01 December 2010

What's a Petaflop?

Wired magazine has a good description of a petaflop computer.

That description is slightly dated, and is a high-end custom machine.  Modern, cheaper, computers would typically be built from a motherboard containing two sockets.  Each socket would contain an 8-core (16 thread) processor with 4 channels of DDR3 ram.  Thus a motherboard supports 32 threads, up to 256GB of ram, and up to 68GB/sec of memory bandwidth.

The motherboards are organized into refrigerator-sized cabinets containing about 40 motherboards (plus disk drives).  About 256 of these cabinets are connected together with a high-speed network to provide a 10,000 motherboard computing cluster.  This cluster has up to 2.5PB of ram and 680TB/sec of main memory bandwidth.  There are only 20,000 processor sockets instead of 180,000 in the Jaguar, but each socket has twice the cores, four times the threads, a 50% higher clock rate, and various tweaks to provide comparable processing power.
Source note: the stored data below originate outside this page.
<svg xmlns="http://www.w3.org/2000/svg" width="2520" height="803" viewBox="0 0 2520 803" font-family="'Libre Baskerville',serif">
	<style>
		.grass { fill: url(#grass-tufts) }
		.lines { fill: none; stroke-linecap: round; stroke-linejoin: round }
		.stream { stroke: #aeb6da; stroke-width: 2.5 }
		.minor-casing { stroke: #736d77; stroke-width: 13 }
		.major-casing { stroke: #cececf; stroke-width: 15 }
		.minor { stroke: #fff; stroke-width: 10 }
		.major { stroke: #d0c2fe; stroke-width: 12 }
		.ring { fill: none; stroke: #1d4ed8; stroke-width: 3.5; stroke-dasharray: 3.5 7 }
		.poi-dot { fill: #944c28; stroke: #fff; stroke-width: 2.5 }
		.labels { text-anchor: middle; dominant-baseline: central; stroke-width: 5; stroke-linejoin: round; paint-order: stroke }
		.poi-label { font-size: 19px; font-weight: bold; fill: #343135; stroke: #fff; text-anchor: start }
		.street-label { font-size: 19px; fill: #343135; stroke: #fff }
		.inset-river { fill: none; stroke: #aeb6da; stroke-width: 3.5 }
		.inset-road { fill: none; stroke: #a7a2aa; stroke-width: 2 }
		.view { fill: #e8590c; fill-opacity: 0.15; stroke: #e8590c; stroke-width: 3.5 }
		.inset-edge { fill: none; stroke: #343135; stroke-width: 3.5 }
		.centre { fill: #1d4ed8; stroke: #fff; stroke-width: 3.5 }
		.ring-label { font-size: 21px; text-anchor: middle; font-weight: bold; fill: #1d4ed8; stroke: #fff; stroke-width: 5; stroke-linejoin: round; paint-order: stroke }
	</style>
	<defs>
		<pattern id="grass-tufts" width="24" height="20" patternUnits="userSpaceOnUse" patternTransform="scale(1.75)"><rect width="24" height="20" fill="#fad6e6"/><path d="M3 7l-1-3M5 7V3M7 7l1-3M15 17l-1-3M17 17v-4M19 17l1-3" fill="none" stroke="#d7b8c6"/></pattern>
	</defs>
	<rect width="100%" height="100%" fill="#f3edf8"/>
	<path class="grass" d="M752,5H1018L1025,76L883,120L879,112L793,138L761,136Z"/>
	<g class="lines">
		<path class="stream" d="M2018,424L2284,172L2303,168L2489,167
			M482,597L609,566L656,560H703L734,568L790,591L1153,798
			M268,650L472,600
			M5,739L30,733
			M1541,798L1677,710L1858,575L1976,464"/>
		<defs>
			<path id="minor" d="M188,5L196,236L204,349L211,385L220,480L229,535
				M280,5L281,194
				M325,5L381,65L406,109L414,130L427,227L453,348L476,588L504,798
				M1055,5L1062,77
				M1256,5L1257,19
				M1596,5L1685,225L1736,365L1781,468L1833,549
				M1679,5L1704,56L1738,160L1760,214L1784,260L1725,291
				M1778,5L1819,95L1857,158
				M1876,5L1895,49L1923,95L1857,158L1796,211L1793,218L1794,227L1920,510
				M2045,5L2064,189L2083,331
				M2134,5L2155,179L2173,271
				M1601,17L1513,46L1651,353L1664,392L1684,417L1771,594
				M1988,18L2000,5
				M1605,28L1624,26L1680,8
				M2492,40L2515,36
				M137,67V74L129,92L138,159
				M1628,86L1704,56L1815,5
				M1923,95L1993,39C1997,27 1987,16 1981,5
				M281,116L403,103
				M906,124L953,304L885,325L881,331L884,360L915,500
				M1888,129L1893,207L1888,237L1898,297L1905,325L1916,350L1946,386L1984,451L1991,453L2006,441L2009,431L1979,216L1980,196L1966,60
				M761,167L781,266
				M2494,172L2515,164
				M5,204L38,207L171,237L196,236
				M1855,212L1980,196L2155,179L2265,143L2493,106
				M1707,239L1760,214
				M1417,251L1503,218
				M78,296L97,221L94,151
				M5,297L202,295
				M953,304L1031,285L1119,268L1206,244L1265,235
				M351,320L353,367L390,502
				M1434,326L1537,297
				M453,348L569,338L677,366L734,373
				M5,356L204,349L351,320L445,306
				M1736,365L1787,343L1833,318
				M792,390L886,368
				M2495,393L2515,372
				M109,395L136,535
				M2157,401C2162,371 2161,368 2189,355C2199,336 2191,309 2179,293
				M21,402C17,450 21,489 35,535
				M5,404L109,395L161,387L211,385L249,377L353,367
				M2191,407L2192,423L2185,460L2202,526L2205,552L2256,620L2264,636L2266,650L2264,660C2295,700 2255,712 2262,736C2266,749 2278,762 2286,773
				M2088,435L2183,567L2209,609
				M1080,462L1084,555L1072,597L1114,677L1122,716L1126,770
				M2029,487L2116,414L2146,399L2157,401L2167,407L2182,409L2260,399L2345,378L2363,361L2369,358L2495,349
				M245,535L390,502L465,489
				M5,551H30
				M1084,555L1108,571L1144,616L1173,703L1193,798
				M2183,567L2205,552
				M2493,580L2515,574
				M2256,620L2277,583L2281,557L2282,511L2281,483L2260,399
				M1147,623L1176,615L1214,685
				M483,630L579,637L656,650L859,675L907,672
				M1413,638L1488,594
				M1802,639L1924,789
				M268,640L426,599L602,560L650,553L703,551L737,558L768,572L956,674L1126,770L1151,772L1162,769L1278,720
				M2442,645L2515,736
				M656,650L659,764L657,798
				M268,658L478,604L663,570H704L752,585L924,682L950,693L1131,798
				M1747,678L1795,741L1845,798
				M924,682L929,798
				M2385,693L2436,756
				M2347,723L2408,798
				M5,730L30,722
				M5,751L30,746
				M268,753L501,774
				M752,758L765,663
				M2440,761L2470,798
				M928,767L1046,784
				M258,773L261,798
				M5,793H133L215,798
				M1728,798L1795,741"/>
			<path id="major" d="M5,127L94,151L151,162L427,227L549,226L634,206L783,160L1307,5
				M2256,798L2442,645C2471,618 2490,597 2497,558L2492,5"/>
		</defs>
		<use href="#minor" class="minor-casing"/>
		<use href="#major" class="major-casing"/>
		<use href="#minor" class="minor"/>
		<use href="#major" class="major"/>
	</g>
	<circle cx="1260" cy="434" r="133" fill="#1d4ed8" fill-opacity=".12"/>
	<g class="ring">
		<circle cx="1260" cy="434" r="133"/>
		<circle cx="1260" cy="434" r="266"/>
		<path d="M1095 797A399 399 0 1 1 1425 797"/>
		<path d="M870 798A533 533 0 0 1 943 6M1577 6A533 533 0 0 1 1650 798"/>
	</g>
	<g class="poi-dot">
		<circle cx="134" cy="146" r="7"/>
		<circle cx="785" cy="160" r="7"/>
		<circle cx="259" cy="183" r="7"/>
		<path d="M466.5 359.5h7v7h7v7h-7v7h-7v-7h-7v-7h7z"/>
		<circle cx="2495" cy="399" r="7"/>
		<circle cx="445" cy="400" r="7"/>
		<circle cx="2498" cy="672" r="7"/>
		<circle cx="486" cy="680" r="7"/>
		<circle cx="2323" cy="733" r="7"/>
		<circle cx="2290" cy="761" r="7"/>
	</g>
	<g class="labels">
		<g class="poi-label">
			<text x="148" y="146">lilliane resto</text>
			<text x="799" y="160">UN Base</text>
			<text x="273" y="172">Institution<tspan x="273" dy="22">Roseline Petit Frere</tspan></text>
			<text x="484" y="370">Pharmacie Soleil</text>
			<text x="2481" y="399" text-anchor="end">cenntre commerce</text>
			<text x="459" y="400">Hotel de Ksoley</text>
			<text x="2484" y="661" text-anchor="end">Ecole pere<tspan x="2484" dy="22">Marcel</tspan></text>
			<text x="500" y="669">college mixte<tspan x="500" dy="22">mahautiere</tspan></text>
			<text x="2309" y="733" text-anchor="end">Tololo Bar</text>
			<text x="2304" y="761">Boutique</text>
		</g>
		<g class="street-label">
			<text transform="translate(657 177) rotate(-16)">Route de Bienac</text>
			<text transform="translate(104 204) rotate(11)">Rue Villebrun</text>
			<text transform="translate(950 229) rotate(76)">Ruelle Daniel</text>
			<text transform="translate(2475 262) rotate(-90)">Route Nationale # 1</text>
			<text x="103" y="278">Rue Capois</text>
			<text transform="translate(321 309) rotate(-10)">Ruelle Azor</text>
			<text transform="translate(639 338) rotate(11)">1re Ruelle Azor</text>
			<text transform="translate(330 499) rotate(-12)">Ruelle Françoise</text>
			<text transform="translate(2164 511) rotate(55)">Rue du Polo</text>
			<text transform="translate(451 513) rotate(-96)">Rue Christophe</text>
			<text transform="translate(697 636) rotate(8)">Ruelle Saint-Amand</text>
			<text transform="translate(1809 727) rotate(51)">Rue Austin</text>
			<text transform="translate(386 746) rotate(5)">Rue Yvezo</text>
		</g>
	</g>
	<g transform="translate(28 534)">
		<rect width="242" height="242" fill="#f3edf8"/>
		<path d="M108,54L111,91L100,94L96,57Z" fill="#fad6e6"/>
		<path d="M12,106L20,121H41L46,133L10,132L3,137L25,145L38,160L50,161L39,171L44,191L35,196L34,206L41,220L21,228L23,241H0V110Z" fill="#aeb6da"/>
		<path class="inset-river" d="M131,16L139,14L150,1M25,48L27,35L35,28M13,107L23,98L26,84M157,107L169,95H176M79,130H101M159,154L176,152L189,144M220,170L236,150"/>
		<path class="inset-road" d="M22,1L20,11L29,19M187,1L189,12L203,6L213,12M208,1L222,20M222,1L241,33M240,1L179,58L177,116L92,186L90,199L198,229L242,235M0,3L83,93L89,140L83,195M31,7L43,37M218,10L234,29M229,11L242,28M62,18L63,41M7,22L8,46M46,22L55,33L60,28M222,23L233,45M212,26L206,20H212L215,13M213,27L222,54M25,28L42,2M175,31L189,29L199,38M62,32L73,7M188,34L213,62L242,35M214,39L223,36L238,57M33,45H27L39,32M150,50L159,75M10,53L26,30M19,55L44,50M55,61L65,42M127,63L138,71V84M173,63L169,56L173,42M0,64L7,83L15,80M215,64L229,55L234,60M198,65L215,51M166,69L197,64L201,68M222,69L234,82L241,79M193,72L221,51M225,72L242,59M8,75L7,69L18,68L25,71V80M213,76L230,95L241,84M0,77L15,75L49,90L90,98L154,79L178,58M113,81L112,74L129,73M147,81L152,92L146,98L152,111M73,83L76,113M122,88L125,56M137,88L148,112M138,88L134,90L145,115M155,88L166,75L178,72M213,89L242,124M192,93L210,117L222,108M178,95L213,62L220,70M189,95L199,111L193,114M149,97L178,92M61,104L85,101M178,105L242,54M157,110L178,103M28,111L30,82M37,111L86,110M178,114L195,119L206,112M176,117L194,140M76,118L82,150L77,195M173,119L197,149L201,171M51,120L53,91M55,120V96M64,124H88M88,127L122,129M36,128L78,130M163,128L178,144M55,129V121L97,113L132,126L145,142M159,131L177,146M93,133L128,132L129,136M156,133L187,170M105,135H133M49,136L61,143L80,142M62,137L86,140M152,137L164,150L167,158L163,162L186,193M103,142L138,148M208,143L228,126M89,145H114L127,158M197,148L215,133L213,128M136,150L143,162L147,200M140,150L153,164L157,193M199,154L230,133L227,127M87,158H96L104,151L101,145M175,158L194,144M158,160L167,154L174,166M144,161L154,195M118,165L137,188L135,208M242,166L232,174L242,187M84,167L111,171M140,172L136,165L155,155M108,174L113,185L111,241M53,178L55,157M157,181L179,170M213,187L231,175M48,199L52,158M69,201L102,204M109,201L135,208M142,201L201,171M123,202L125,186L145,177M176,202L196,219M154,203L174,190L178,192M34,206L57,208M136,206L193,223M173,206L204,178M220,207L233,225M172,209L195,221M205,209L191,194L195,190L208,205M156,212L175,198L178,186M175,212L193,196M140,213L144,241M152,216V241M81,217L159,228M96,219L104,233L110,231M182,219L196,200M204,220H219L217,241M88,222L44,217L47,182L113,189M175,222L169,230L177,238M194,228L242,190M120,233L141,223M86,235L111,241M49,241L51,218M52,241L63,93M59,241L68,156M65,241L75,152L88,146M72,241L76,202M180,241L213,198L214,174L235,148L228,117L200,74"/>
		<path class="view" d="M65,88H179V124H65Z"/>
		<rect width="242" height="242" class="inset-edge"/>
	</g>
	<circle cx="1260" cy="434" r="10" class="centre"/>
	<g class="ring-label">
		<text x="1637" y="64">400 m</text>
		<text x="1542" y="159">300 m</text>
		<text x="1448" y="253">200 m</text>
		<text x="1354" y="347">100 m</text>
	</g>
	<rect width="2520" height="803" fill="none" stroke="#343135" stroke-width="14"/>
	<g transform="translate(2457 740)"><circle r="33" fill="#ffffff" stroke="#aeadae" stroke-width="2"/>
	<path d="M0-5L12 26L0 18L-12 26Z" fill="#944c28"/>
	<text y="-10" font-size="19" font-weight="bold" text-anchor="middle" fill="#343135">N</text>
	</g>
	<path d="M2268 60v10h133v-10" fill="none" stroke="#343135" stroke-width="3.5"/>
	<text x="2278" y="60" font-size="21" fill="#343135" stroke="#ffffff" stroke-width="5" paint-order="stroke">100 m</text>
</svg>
Whether or not you can actually get a useful petaflop out of a machine like the Jaguar is questionable.  Each flop would be accessing 4 bits of memory.  Or you would be using 8 operations per 32-bit memory read.  This assumes the memory bus can be saturated, and you aren't writing to main memory.


A more typical application might want to read a 32-bit word from memory, operate on it, and write the result back to memory.  A write operation requires both a memory read (to load the cache line that will be written to, but never read) and a memory write.  And it's difficult to saturate the memory bus.  Various conflicts in the controller and on the bus will limit the obtainable bandwidth.  


In practice, then, a typical modern motherboard would operate at about 2.8G memflops (memory accessing floating point operations per second).  The entire cluster would operate at about 28T memflops.